## [EXERCISE]
Select all lines in the records that include "salto".

Segment Start: RECORDS TO USE

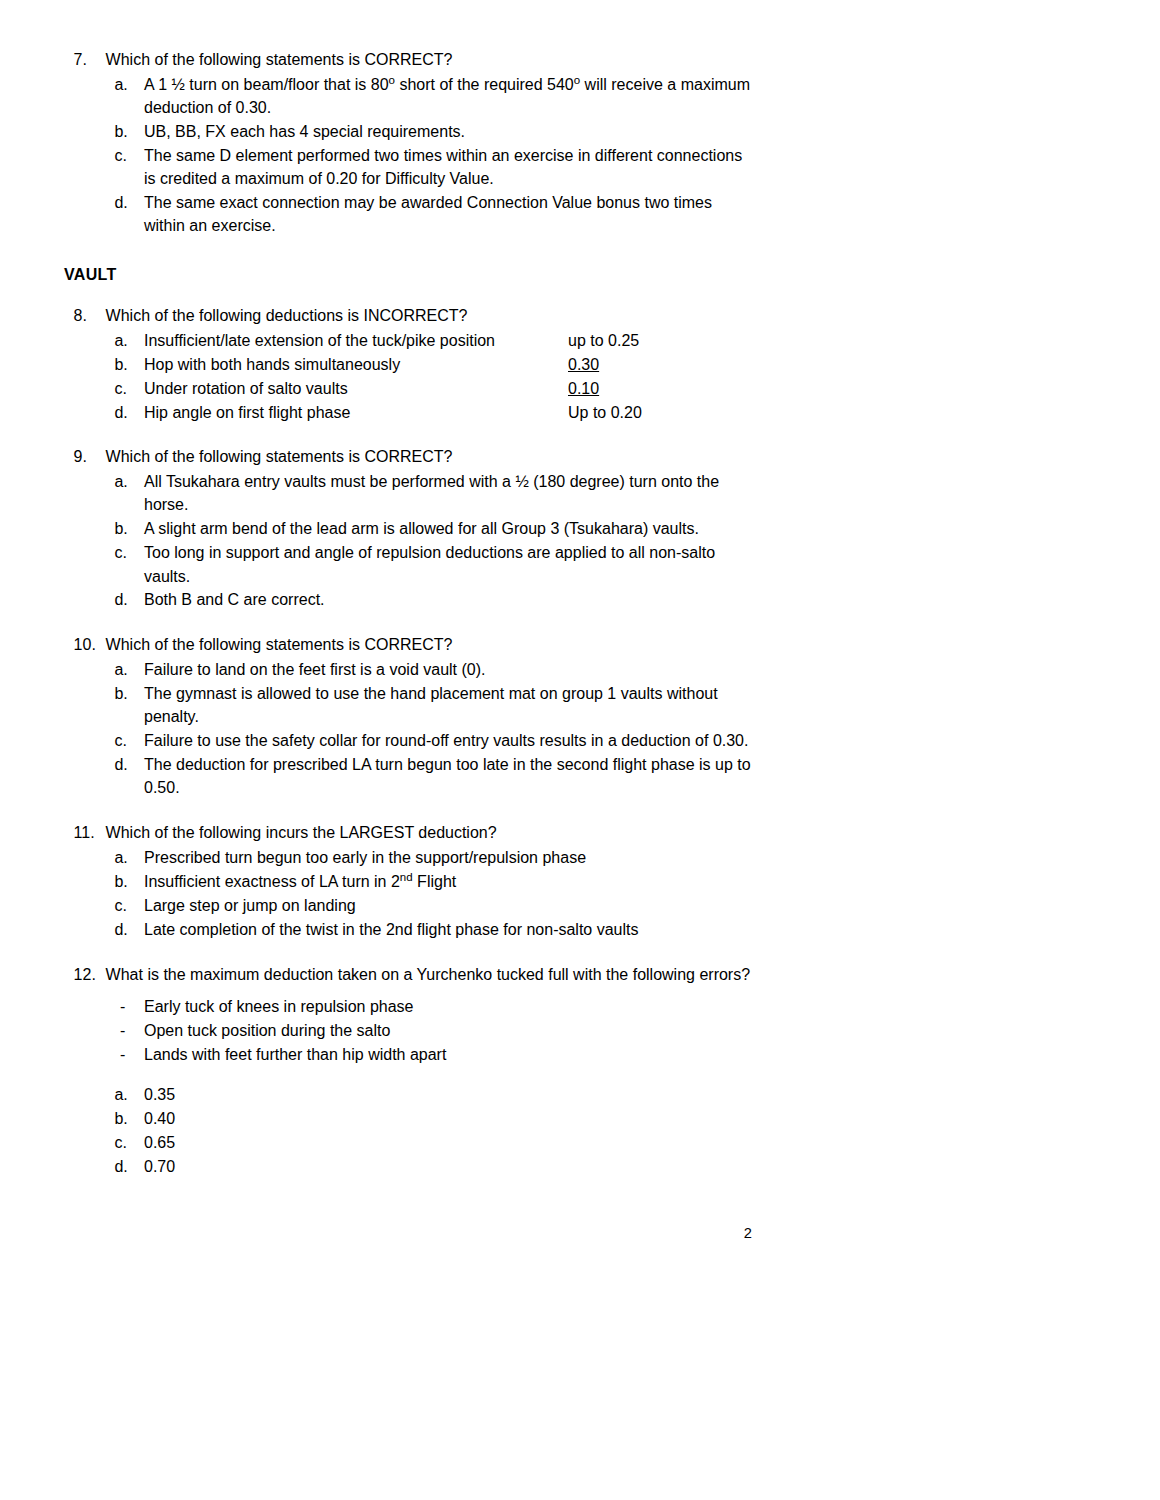Which of the following statements is CORRECT?
A 1 ½ turn on beam/floor that is 80o short of the required 540o will receive a maximum deduction of 0.30.
UB, BB, FX each has 4 special requirements.
The same D element performed two times within an exercise in different connections is credited a maximum of 0.20 for Difficulty Value.
The same exact connection may be awarded Connection Value bonus two times within an exercise.
VAULT
Which of the following deductions is INCORRECT?
Insufficient/late extension of the tuck/pike position up to 0.25
Hop with both hands simultaneously 0.30
Under rotation of salto vaults 0.10
Hip angle on first flight phase Up to 0.20
Which of the following statements is CORRECT?
All Tsukahara entry vaults must be performed with a ½ (180 degree) turn onto the horse.
A slight arm bend of the lead arm is allowed for all Group 3 (Tsukahara) vaults.
Too long in support and angle of repulsion deductions are applied to all non-salto vaults.
Both B and C are correct.
Which of the following statements is CORRECT?
Failure to land on the feet first is a void vault (0).
The gymnast is allowed to use the hand placement mat on group 1 vaults without penalty.
Failure to use the safety collar for round-off entry vaults results in a deduction of 0.30.
The deduction for prescribed LA turn begun too late in the second flight phase is up to 0.50.
Which of the following incurs the LARGEST deduction?
Prescribed turn begun too early in the support/repulsion phase
Insufficient exactness of LA turn in 2nd Flight
Large step or jump on landing
Late completion of the twist in the 2nd flight phase for non-salto vaults
What is the maximum deduction taken on a Yurchenko tucked full with the following errors?
Early tuck of knees in repulsion phase
Open tuck position during the salto
Lands with feet further than hip width apart
0.35
0.40
0.65
0.70
2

Segment End: RECORDS TO USE

## [THE ANSWER]
Under rotation of salto vaults 0.10
Too long in support and angle of repulsion deductions are applied to all non-salto vaults.
Late completion of the twist in the 2nd flight phase for non-salto vaults
Open tuck position during the salto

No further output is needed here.